● **SOURCE TEXT**:

Start of Block

As of this writing there are 3 confirmed cases of coronavirus in Canada; one of those has been released from hospital to recover in quarantine at home.

Worldwide, there have been almost 10,000 victims, with 213 confirmed dead.

This is a serious public health threat, and authorities are right to take serious precautions. But to put these numbers in context is not to minimize the risks – we are still in the disease’s early stages and those numbers could climb exponentially if health officials don’t take action. 

According to the US Center for Disease Control, some 8.000 Americans have died this winter from the flu, many of those deaths being preventable if victims had their flu shot. Deaths are not just due to the virulence of the disease; many Americans cannot afford treatment. 

Even in places with public health services, many workers succumb to flu – and spread it around – because they cannot afford to stay away from work to recover.

And far more people die from infectious diseases like measles (140,000 deaths in 2019) which had almost been eradicated. They are making major comebacks, thanks to a growing number if ill-informed parents refusing to have their children inoculated.

Obviously there is more at play with coronavirus than just concern about disease. Because this strain originates in a specific area in China and, like SARS before it, originated in livestock and spread to humans, latent racist attitudes are stoked. 

There is a sense in which it is not accidental that coronavirus (and other dangerous potential pandemics) originate in China. It doesn’t have anything to do with cultural practices, hygiene or over-population. It has everything to do with China being on the cutting edge of massive, capitalist agri-business development. 

Big business, big flu

Rob Wallace is a Marxist, an evolutionary biologist, and an expert on the links between capitalism, industrial agri-business and emerging diseases. He has written a sobering essay that demolishes the racist responses and puts the blame squarely on the drive for profit. 

As Wallace points out, runaway development in China results in “humanity’s unprecedented connectivity”. What should be a boon for humanity becomes, under capitalism, a mortal threat. In China, air travel has increased eleven-fold just since SARS in 2003. In the same period the world has faced a parade of potential pandemics:

“This century we’ve already trainspotted novel strains of African swine fever, Campylobacter, Cryptosporidium, Cyclospora, Ebola, E. coli O157:H7, foot-and-mouth disease, hepatitis E, Listeria, Nipah virus, Q fever, Salmonella, Vibrio, Yersinia, Zika and variety of novel influenza A variants…”

End of Block

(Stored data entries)
Start of Block

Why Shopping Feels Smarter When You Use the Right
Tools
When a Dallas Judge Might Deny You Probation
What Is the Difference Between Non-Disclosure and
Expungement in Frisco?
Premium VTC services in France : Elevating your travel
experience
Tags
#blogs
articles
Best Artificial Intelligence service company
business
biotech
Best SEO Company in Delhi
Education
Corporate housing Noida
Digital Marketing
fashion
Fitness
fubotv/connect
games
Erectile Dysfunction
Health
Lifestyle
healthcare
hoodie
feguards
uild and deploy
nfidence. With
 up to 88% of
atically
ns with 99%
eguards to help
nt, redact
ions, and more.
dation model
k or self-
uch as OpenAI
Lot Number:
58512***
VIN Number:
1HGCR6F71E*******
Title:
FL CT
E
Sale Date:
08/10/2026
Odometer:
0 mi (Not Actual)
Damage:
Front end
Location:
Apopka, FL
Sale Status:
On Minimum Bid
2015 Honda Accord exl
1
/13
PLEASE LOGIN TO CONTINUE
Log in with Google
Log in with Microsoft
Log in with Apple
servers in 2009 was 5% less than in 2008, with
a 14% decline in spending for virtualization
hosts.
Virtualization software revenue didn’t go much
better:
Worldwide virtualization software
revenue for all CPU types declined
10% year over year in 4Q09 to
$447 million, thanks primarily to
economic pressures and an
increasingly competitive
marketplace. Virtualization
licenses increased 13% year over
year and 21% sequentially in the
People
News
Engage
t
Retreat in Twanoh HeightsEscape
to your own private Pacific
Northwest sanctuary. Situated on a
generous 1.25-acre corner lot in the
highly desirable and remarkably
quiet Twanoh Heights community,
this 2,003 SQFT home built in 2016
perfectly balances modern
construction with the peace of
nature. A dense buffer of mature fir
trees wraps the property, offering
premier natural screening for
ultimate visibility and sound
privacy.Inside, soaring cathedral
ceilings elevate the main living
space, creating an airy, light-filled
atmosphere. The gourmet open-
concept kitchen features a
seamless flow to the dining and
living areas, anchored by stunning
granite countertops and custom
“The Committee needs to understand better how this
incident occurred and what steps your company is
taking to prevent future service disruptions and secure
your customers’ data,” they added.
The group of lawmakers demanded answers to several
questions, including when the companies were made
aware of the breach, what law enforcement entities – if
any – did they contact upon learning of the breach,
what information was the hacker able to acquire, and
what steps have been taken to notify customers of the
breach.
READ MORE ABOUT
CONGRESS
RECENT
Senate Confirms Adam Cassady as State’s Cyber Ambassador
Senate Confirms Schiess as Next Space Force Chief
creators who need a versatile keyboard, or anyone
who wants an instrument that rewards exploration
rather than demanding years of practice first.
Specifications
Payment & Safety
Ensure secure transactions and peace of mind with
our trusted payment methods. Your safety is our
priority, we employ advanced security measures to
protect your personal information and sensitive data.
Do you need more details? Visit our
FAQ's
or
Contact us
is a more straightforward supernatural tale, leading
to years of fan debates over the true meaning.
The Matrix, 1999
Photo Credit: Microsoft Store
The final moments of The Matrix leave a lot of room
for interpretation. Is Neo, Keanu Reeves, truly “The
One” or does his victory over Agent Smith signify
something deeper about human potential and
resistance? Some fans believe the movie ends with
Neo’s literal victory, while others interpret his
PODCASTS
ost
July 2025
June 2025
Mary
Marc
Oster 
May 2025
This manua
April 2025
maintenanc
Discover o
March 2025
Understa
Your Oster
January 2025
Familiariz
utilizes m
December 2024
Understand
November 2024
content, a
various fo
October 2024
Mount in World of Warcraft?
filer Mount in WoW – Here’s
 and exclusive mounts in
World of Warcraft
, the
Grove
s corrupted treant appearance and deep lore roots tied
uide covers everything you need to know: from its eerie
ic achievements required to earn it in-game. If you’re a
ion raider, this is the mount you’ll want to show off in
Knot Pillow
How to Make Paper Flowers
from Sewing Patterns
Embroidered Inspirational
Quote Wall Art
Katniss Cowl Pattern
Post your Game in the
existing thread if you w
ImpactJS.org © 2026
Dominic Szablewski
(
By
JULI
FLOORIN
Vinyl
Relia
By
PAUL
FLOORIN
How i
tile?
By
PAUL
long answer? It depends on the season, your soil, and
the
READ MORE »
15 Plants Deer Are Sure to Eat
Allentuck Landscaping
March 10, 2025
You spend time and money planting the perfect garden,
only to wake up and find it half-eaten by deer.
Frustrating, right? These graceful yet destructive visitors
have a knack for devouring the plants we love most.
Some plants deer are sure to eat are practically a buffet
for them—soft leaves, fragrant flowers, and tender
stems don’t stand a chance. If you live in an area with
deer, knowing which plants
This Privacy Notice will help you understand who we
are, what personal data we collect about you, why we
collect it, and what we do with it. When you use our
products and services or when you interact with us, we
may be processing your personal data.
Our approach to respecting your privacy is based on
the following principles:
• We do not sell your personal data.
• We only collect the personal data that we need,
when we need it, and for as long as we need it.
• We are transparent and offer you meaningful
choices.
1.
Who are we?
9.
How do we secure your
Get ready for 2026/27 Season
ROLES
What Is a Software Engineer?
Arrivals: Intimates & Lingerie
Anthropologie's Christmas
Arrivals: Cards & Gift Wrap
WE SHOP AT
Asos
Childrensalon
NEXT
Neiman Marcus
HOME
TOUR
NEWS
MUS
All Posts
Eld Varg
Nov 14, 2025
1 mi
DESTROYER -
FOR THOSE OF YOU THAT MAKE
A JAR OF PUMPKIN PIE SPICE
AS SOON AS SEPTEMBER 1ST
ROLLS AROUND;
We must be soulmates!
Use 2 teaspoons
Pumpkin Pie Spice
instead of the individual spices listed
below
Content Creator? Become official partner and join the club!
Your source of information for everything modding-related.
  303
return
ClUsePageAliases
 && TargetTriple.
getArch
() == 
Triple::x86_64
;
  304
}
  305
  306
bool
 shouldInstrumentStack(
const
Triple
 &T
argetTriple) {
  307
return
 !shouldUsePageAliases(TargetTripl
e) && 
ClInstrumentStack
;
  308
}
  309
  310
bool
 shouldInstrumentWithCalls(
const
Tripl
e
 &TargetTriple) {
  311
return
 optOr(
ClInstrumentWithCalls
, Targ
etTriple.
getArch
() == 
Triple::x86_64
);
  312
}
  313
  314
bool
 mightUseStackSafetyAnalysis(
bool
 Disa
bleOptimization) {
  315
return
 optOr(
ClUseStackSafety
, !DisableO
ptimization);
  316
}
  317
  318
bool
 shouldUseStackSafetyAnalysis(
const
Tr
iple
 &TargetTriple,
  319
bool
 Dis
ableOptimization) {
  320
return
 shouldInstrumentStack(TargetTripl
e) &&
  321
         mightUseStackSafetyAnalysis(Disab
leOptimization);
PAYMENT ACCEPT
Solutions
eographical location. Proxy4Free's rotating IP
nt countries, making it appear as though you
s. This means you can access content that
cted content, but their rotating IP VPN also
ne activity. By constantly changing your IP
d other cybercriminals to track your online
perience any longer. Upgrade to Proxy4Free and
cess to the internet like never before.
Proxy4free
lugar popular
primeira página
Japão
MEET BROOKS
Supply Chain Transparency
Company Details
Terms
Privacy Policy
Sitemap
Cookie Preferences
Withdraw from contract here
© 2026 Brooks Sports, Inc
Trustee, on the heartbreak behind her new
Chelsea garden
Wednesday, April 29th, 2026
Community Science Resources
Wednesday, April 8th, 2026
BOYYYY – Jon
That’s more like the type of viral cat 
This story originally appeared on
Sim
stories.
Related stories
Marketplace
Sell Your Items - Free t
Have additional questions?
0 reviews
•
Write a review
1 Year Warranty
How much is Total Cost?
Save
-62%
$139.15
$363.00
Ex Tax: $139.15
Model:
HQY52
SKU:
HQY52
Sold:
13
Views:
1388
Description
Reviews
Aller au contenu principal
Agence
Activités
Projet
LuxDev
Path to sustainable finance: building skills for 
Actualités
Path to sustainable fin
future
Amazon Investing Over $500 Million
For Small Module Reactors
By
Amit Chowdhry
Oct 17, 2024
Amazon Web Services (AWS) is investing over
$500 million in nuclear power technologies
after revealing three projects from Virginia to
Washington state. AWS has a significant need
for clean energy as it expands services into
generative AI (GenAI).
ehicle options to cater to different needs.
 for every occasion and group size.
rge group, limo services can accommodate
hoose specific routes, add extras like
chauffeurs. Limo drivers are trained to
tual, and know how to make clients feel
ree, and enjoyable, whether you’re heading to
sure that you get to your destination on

End of Block

● **REQUIRED WORK**:
[1] According to the coronavirus article, how much has air travel in China increased since SARS in 2003?
[2] Reproduce the passage of the coronavirus article that begins with the words containing "There is a sense" and ends with "capitalist agri-business development.".
The records have no connection to the text.

● **WRITTEN ANSWERS**:
[1] It has increased eleven-fold.

[2]
There is a sense in which it is not accidental that coronavirus (and other dangerous potential pandemics) originate in China. It doesn’t have anything to do with cultural practices, hygiene or over-population. It has everything to do with China being on the cutting edge of massive, capitalist agri-business development.